E sobre a angústia de não estar fazendo tudo o que poderia ser feito”? Esta sede que temos sobre utilizar o tempo da melhor forma começou a nos boicotar? “Hoje a pessoa explora a si mesma achando que está se realizando; é a lógica traiçoeira do neoliberalismo que culmina na síndrome de burnout”. Esta síndrome tem se alastrado, e de acordo com a Organização Mundial de Saúde, "o burnout é produto de um mix de fatores pessoais, profissionais e sociais.
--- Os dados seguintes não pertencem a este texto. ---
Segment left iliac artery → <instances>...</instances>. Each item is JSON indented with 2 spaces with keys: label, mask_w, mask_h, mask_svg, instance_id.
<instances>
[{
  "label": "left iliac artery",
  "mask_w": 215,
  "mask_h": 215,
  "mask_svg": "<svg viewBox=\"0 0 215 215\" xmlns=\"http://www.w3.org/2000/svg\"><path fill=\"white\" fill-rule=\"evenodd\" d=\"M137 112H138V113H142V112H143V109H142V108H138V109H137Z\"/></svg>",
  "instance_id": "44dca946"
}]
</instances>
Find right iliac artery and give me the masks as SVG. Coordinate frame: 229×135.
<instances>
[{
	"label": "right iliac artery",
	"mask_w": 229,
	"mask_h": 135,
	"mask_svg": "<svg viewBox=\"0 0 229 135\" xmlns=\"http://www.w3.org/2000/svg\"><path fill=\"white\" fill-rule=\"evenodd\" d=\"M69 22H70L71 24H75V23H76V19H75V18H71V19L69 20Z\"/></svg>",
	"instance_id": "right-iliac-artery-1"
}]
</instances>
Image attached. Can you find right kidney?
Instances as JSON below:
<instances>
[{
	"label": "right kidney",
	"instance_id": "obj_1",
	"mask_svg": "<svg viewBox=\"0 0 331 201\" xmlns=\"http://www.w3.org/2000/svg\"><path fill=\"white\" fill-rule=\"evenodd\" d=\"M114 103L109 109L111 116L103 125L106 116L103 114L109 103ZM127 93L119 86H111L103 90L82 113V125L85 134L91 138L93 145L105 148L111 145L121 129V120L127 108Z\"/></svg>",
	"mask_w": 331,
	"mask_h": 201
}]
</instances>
Entre as causas individuais destacam-se o perfeccionismo, que leva à busca de uma excelência às vezes impossível, e o idealismo em relação à profissão, cobrando um engajamento pessoal para além dos limites". 



Não precisamos chegar nestes limites. Precisamos de calma. Paciência. É o momento de não nos alienarmos. E isso feito por nós mesmos. "A terra é mais do que digitos". Entendo a importância dos algoritimos para o que rege o mundo atualmente. Mas vocês já notaram que muitos especialistas e até mesmo os que trabalham com tecnologia estão com previsões assustadoras sobre o futuro e a internet? Neste caso, acabo vendo uma grande vantagem em nossa terra tucuju. 
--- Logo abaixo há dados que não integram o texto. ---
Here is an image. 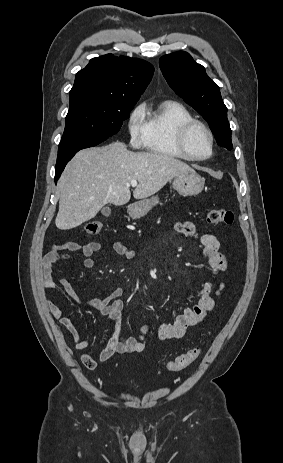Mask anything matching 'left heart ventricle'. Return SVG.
<instances>
[{
	"label": "left heart ventricle",
	"mask_w": 283,
	"mask_h": 463,
	"mask_svg": "<svg viewBox=\"0 0 283 463\" xmlns=\"http://www.w3.org/2000/svg\"><path fill=\"white\" fill-rule=\"evenodd\" d=\"M188 147L192 154L204 157L210 153V140L206 132L200 128H194L188 136Z\"/></svg>",
	"instance_id": "obj_1"
}]
</instances>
As coisas demoram para chegar até aqui? Sim. Estamos numa ilha. Porém o privilégio de ainda poder tocar na terra, sentir a chuva, árvores, ver os pássaros nas ruas, isso tudo ainda nos deixa muito perto da sanidade. Vida e cores reais. Realidade. E não uma realidade virtual. A previsão de Han é um curto-circuito para recuperar nosso instinto animal original. “A aceleração atual diminui a capacidade de permanecer: precisamos de um tempo próprio que o sistema produtivo não nos deixa ter; necessitamos de um tempo livre, que significa ficar parado, sem nada produtivo a fazer, mas que não deve ser confundido com um tempo de recuperação para continuar trabalhando; o tempo trabalhado é tempo perdido, não é um tempo para nós”.

Não quero viver na Matrix. Que tal começarmos uma revolução com nosso próprio tempo? É um convite. Pela nossa saúde mental.